Conseil de sécurité : à réformer d’urgence

Cela fait des décennies qu’on le constate : L’ONU est pratiquement paralysée en matière de maintien ou restauration de la paix, du fait du droit de véto, au Conseil de sécurité, des 5 puissances nucléaires historiques – USA, Russie, Chine, France et Grande-Bretagne –. En effet, presque partout sur la planète, donc pour tout conflit armé qui s’ouvre, l’un au moins de ces grands pays estime ses intérêts menacés… L’accélération de la globalisation-mondialisation au fil des décennies n’a fait qu’aggraver ce problème !

Dans Le Courrier du 24 mars, M. Jean Ziegler a publié une « Agora » à ce propos. Il voit l’espoir dans « l’insurrection des consciences des peuples des Nations unies ». Désolé : je ne puis partager son optimisme. D’abord parce que l’ONU n’est pas une « internationale des peuples », mais des États. Et que ceux-ci mettent systématiquement en avant leurs intérêts particuliers – jamais l’intérêt général… Ensuite parce que « les peuples », s’ils peuvent se montrer magnifiquement solidaires (en témoigne la réaction à la guerre en Ukraine), sont le plus souvent sordidement indifférents (en témoigne notre silence au développement des autres guerres, au sort des autres réfugiés).

Entre éloignement géographique ou culturel, égoïsme, manque de temps, indifférence et sentiment d’impuissance… 99 % d’entre nous se disent qu’ils aimeraient faire quelque chose, mais y renoncent avec, eh oui : soulagement…

Alors… quoi ? Laisser le Conseil de sécurité, unique enceinte onusienne dotée d’un vrai pouvoir de décisions contraignantes et même de la force armée, gesticuler sans jamais permettre une vraie action, du fait des égoïsmes des « tout puissants » ? Impensable…

Je vois une piste différente : Si tous les autres pays membres du Conseil de sécurité, permanents ou non, décidaient de refuser de siéger aussi longtemps que le droit de véto ne sera pas abandonné par ses 5 bénéficiaires, ces 5 puissances se retrouveraient seules à y siéger… Libres de s’y chicaner et de s’y bloquer mutuellement comme d’habitude… Mais profondément décrédibilisées, et même ridiculisées…

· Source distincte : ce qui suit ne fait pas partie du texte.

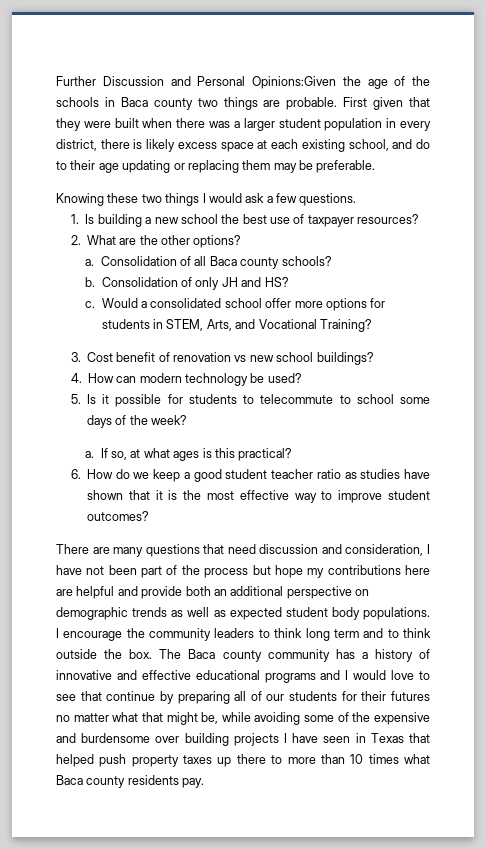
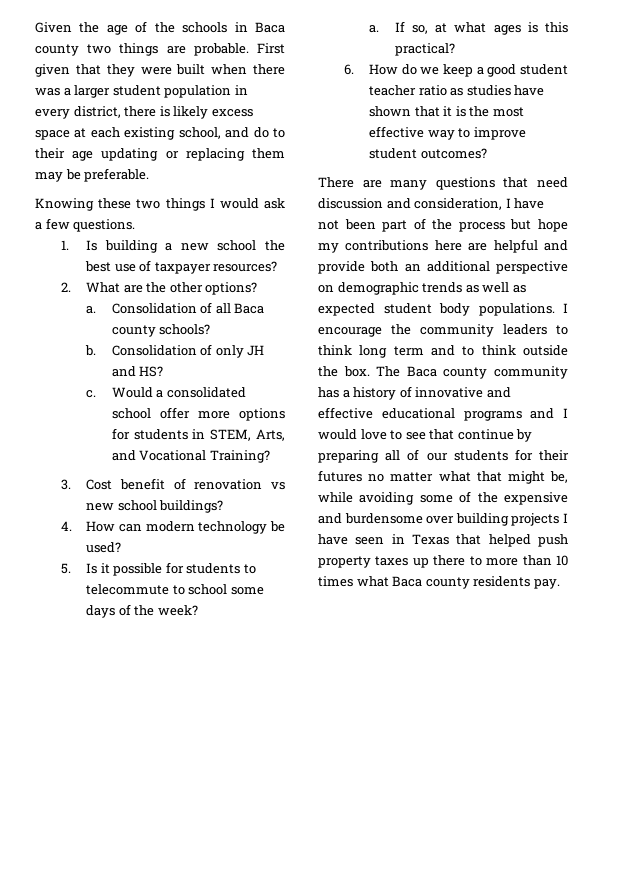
[56,76,336,89] Further Discussion and Personal Opinions:Given -> [35,22,72,33] Given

Je viens d’écrire : « Si tous les autres pays… » – mais au fait, ne suffirait-il pas qu’une majorité d’entre eux… ?

Et pour commencer, ne suffirait-il pas que la Suisse, plutôt que de multiplier les efforts pour entrer dans ce cénacle impuissant – comme elle le fait ces temps –, entame seule ce mouvement ?

Morges, le 25.03.2022 / Philippe Beck

Note: Une version un peu différente de cet article a été envoyée comme lettre de lecteur au Courrier, ainsi que, par l’intermédiaire de ce dernier, à M. Jean Ziegler, en l’invitant, lui qui fréquente ces milieux, «de faire passer cette idée aux gouvernants, suisses et d’ailleurs». On verra bien…

Note 2: Ma lettre de lecteur a fini par être publiée par Le Courrier, le 26 avril 2022. Par ailleurs, M. Ziegler m’a appelé, nous avons pu en discuter et je l’ai fortement enjoint à suggérer cette action aux personnes qu’il peut connaître dans ce domaine…

Note 3: Et le lendemain, 27 avril 2022, l’Assemblée générale des Nations unies a adopté une résolution obligeant les cinq membres permanents du Conseil de sécurité à justifier leur recours au veto. Lancée par le Liechtenstein, cette mesure vise à «faire payer un prix politique plus élevé» pour le recours au veto.
Concrètement, le pays qui fait usage du veto sera convoqué dans les 10 jours ouvrables pour tenir un débat sur la situation en jeu – et donc, sous-entendu, tester des voies susceptibles de permettre de renoncer au veto –.
La RTS commentait cette nouvelle avec les chiffres suivants: Depuis la fondation de l’ONU, la Russie a recouru au veto 143 fois, les USA 86 fois, le Royaume-Uni 30 fois, le Chine et la France 18 fois chacune.